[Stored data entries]
+++++

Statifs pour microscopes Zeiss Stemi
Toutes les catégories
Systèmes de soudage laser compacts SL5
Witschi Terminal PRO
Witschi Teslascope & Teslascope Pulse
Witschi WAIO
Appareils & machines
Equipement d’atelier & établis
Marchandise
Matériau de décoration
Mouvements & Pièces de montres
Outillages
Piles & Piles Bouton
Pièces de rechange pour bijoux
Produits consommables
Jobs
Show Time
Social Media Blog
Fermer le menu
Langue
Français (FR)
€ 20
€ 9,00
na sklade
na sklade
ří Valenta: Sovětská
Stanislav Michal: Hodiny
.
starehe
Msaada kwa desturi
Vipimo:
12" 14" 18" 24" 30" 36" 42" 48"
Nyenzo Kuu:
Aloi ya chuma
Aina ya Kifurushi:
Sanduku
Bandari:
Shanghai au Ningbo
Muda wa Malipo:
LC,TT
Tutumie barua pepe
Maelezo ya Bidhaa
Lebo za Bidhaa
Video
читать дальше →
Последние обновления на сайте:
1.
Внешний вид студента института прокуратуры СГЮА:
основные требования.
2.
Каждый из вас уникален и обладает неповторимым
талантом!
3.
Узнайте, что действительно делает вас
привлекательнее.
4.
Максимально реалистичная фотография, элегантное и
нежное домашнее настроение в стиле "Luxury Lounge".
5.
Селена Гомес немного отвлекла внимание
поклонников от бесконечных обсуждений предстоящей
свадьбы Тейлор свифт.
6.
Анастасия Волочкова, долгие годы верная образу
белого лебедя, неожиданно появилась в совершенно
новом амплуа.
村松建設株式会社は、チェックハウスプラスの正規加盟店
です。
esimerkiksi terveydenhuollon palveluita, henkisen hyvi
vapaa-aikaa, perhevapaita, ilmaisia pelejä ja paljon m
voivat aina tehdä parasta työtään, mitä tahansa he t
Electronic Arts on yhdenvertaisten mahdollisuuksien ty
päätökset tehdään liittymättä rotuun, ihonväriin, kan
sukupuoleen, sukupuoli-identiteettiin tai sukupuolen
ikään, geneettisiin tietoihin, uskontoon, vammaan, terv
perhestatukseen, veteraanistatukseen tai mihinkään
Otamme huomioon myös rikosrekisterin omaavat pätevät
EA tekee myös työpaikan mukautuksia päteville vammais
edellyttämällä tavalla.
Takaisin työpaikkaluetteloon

+++++

**EXERCISE GOAL:**
Convert every line of the listing above into a numbered list, skipping any blank lines.

**ANSWER TO THIS TASK:**
1. Statifs pour microscopes Zeiss Stemi
2. Toutes les catégories
3. Systèmes de soudage laser compacts SL5
4. Witschi Terminal PRO
5. Witschi Teslascope & Teslascope Pulse
6. Witschi WAIO
7. Appareils & machines
8. Equipement d’atelier & établis
9. Marchandise
10. Matériau de décoration
11. Mouvements & Pièces de montres
12. Outillages
13. Piles & Piles Bouton
14. Pièces de rechange pour bijoux
15. Produits consommables
16. Jobs
17. Show Time
18. Social Media Blog
19. Fermer le menu
20. Langue
21. Français (FR)
22. € 20
23. € 9,00
24. na sklade
25. na sklade
26. ří Valenta: Sovětská
27. Stanislav Michal: Hodiny
28. .
29. starehe
30. Msaada kwa desturi
31. Vipimo:
32. 12" 14" 18" 24" 30" 36" 42" 48"
33. Nyenzo Kuu:
34. Aloi ya chuma
35. Aina ya Kifurushi:
36. Sanduku
37. Bandari:
38. Shanghai au Ningbo
39. Muda wa Malipo:
40. LC,TT
41. Tutumie barua pepe
42. Maelezo ya Bidhaa
43. Lebo za Bidhaa
44. Video
45. читать дальше →
46. Последние обновления на сайте:
47. 1.
48. Внешний вид студента института прокуратуры СГЮА:
49. основные требования.
50. 2.
51. Каждый из вас уникален и обладает неповторимым
52. талантом!
53. 3.
54. Узнайте, что действительно делает вас
55. привлекательнее.
56. 4.
57. Максимально реалистичная фотография, элегантное и
58. нежное домашнее настроение в стиле "Luxury Lounge".
59. 5.
60. Селена Гомес немного отвлекла внимание
61. поклонников от бесконечных обсуждений предстоящей
62. свадьбы Тейлор свифт.
63. 6.
64. Анастасия Волочкова, долгие годы верная образу
65. белого лебедя, неожиданно появилась в совершенно
66. новом амплуа.
67. 村松建設株式会社は、チェックハウスプラスの正規加盟店
68. です。
69. esimerkiksi terveydenhuollon palveluita, henkisen hyvi
70. vapaa-aikaa, perhevapaita, ilmaisia pelejä ja paljon m
71. voivat aina tehdä parasta työtään, mitä tahansa he t
72. Electronic Arts on yhdenvertaisten mahdollisuuksien ty
73. päätökset tehdään liittymättä rotuun, ihonväriin, kan
74. sukupuoleen, sukupuoli-identiteettiin tai sukupuolen
75. ikään, geneettisiin tietoihin, uskontoon, vammaan, terv
76. perhestatukseen, veteraanistatukseen tai mihinkään
77. Otamme huomioon myös rikosrekisterin omaavat pätevät
78. EA tekee myös työpaikan mukautuksia päteville vammais
79. edellyttämällä tavalla.
80. Takaisin työpaikkaluetteloon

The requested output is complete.